Rankings & Irrelevant Comments - week 15

My Valentine’s Day gift to you: a joke about college hoops. Yes, I realize that there are 10 attempts at humor below. Just consider the one that comes closest to making you laugh to be the gift.

Top 10 -

1.Kansas – Cole Aldrich is a regional finalist for the College Sports Information Directors of America’s Academic All-American team. To make the team he’ll need to keep up his stellar performance on the court and in the classroom. A task almost a daunting as figuring out what in the hell is the College Sports Information Directors of America.

2.Syracuse – Not too long ago Syracuse used to be called the Orangemen. They got rid of that name due to a fear that it might offend some people - like George Hamilton.

3.Kentucky – Demarcus Cousins had a streak of 6 double-doubles in a row. I also had double-doubles in my last 6 pick-up games. Though I’m not sure if you’re supposed to count turnovers and fouls.

4.West Virginia – Though their official nickname is the Mountaineers, WV fans will sometimes refer to the team as the Eers. The abbreviation doesn’t seem to work on t-shirts that say, “I’m A Big Eers Fan.” I think those t-shirts would be much bigger sellers if the official nickname was the Mountainboobs.

5.Villanova – Coach Jay Wright is taking some flak for refusing to wear an all pink suit for this Saturday’s “Pink Out”. He is, however, up for singing “Glitter In The Air” while hanging upside down from the rafters.

6.Purdue – The Boilermaker’s should make “Ain’t No Stopping Us Now” the team’s theme song. Why? 2 reasons: (1) Their offense is at times completely unstoppable, and (2) Their web site is sponsored by Toyota.

7.Duke – I’ve always associated Duke with academic excellence. But yesterday I came across some strong evidence to the contrary: A Duke Snuggie.

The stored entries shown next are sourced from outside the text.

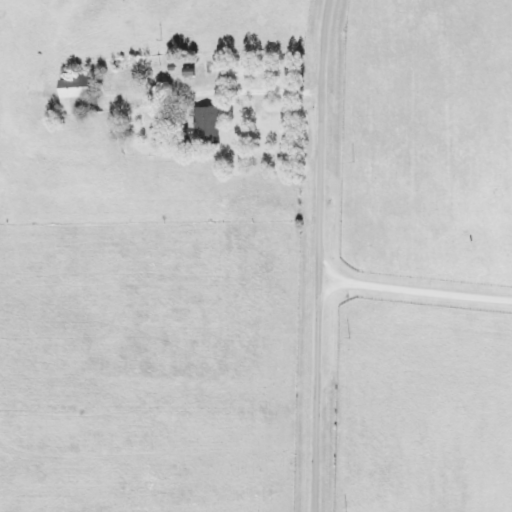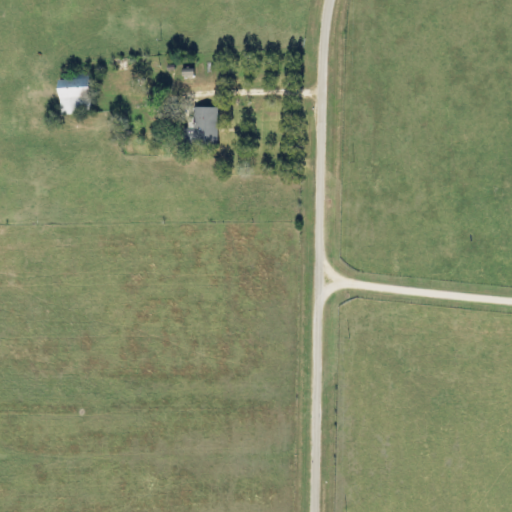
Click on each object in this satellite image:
road: (270, 91)
building: (82, 95)
building: (207, 127)
road: (325, 255)
road: (417, 289)
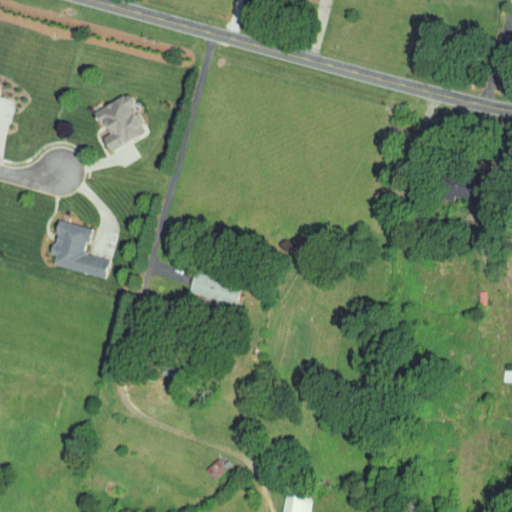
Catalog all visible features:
road: (234, 19)
road: (299, 57)
road: (495, 63)
building: (104, 114)
road: (411, 155)
road: (175, 166)
road: (29, 174)
building: (60, 243)
building: (199, 282)
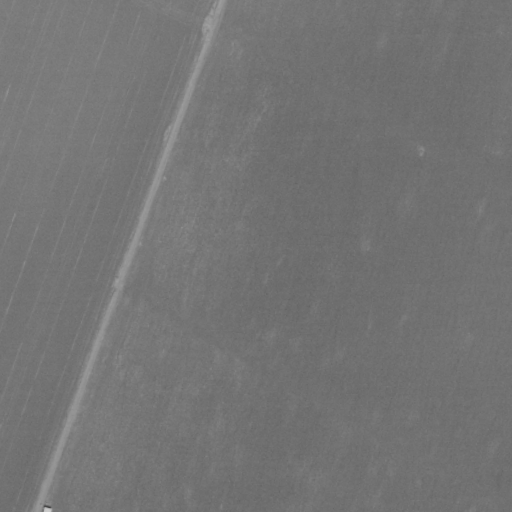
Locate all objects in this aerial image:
crop: (255, 255)
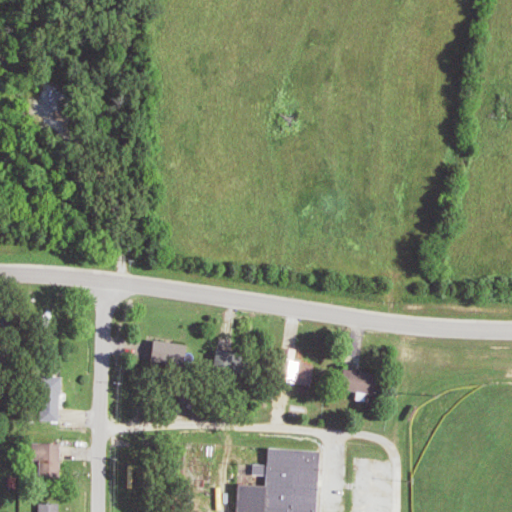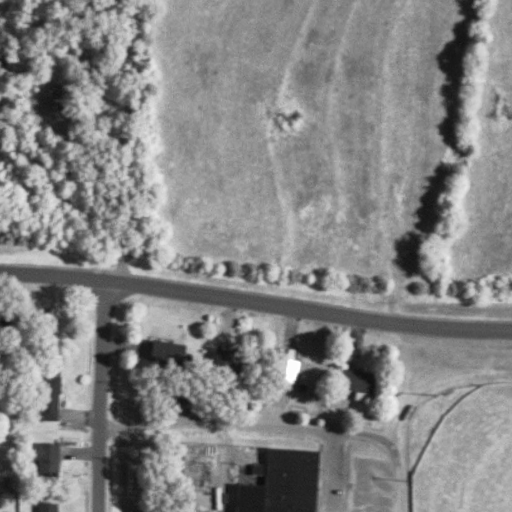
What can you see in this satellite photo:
road: (255, 304)
road: (430, 379)
road: (100, 397)
road: (226, 406)
road: (278, 427)
park: (465, 451)
building: (288, 484)
building: (289, 491)
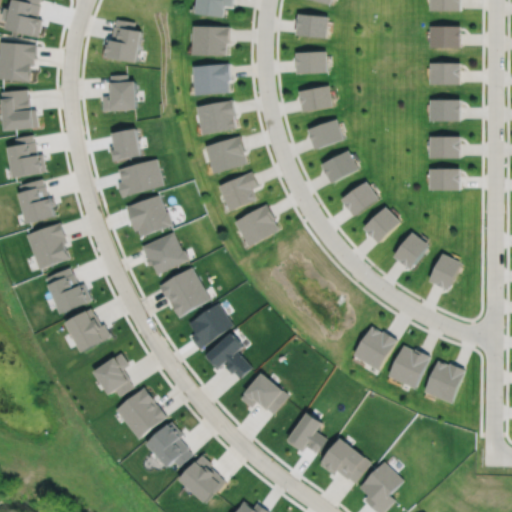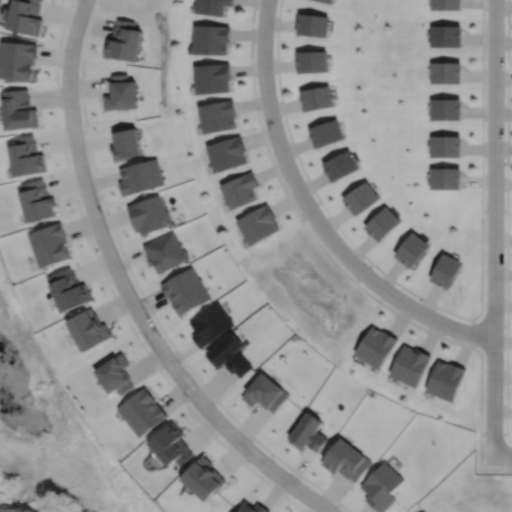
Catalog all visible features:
building: (326, 1)
building: (326, 1)
building: (445, 4)
building: (447, 5)
building: (213, 6)
building: (213, 6)
building: (313, 24)
building: (313, 25)
building: (446, 36)
building: (447, 36)
building: (211, 39)
building: (212, 39)
building: (124, 41)
building: (124, 41)
building: (17, 59)
building: (17, 60)
building: (312, 61)
building: (312, 62)
building: (446, 72)
building: (446, 73)
building: (213, 77)
building: (213, 78)
building: (120, 93)
building: (121, 93)
building: (316, 97)
building: (316, 98)
building: (19, 109)
building: (446, 109)
building: (19, 110)
building: (446, 110)
building: (218, 116)
building: (218, 116)
building: (326, 133)
building: (326, 133)
building: (446, 146)
building: (446, 147)
building: (227, 153)
building: (227, 154)
building: (26, 156)
building: (26, 156)
building: (340, 165)
building: (341, 166)
building: (445, 178)
building: (446, 179)
building: (240, 190)
building: (240, 190)
building: (360, 198)
building: (361, 198)
building: (36, 199)
building: (37, 200)
road: (313, 213)
building: (149, 214)
building: (150, 214)
road: (506, 222)
building: (258, 224)
building: (259, 224)
building: (382, 224)
building: (383, 224)
road: (494, 228)
building: (49, 244)
building: (49, 245)
building: (412, 249)
building: (412, 250)
building: (165, 252)
building: (165, 252)
building: (446, 270)
building: (446, 271)
building: (68, 289)
building: (68, 289)
road: (126, 291)
building: (185, 291)
building: (185, 291)
building: (210, 324)
building: (210, 324)
building: (88, 329)
building: (88, 329)
building: (376, 346)
building: (377, 347)
building: (229, 355)
building: (230, 355)
building: (410, 365)
building: (410, 365)
building: (115, 374)
building: (115, 375)
building: (446, 380)
building: (446, 380)
building: (265, 393)
building: (265, 393)
building: (142, 411)
building: (142, 412)
building: (171, 445)
building: (171, 445)
road: (503, 457)
building: (346, 460)
building: (346, 460)
building: (203, 478)
building: (204, 478)
building: (252, 507)
building: (251, 508)
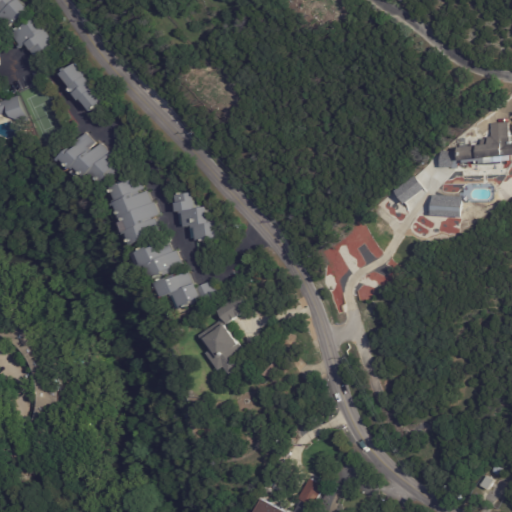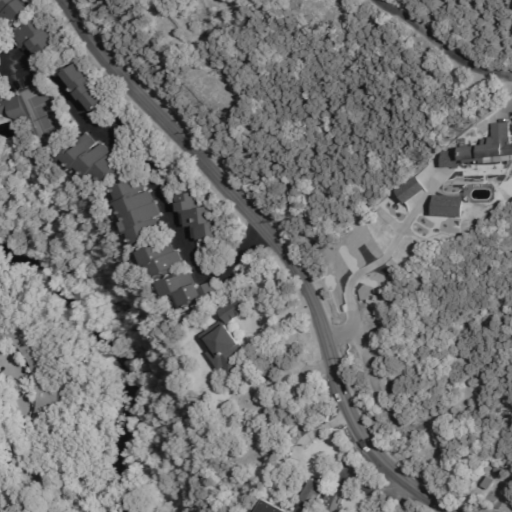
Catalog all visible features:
building: (12, 12)
building: (13, 12)
building: (34, 37)
building: (37, 39)
road: (443, 47)
road: (12, 52)
building: (83, 87)
building: (88, 89)
building: (12, 108)
building: (15, 110)
building: (492, 144)
building: (490, 145)
building: (91, 160)
building: (96, 162)
road: (149, 176)
building: (408, 189)
building: (446, 206)
building: (135, 211)
building: (142, 215)
building: (197, 218)
building: (201, 220)
road: (276, 245)
building: (160, 260)
road: (377, 261)
building: (169, 266)
building: (186, 291)
building: (192, 294)
building: (224, 338)
building: (227, 338)
road: (12, 365)
building: (36, 373)
building: (36, 394)
road: (301, 439)
building: (487, 482)
building: (311, 492)
building: (299, 499)
building: (265, 507)
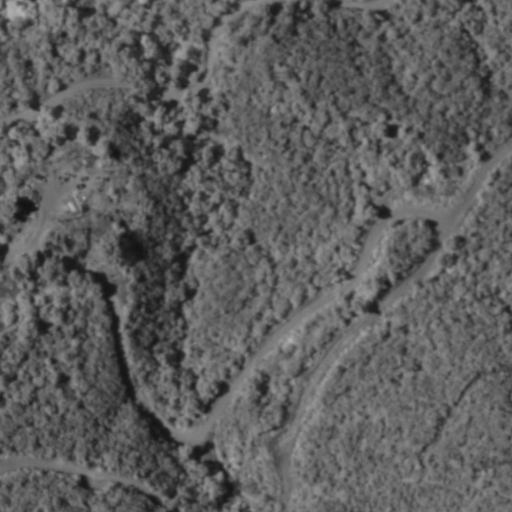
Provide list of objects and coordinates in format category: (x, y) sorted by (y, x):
road: (190, 85)
road: (474, 181)
road: (422, 208)
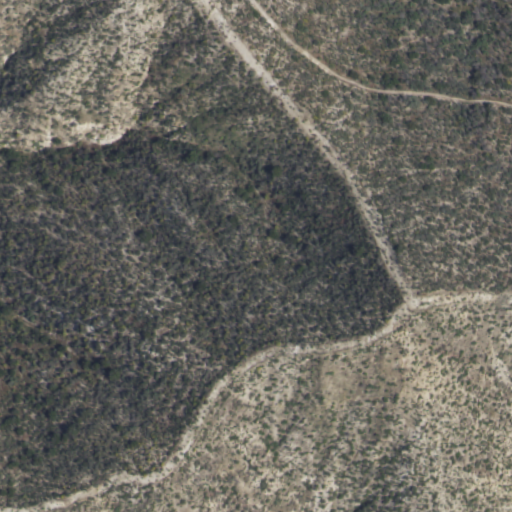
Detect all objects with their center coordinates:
road: (369, 82)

8.Gerogetown – Speaker of the House Nancy Pelosi was at the Hoyas game this past weekend. Her eyes looked like they were going to pop out of her head when Monore made an incredible pass. And when Wright made a lay-up. And when the coach called time out. And when the ref blew his whistle. And when a player dribbled the ball. And when . . .

9.Kansas State – K-State’s web site has freshman phenom Wally Judge’s major listed as “undecided.” I think that’s a misprint. It should say “unnecessary.”

10.Michigan State – Much like Stanford, Michigan State’s logo is a big “S”. And much like Stanford, Michigan State . . . nope, the logo is pretty much the only similarity between Stanford and Michigan State.

As always, next set of rankings coming next Friday.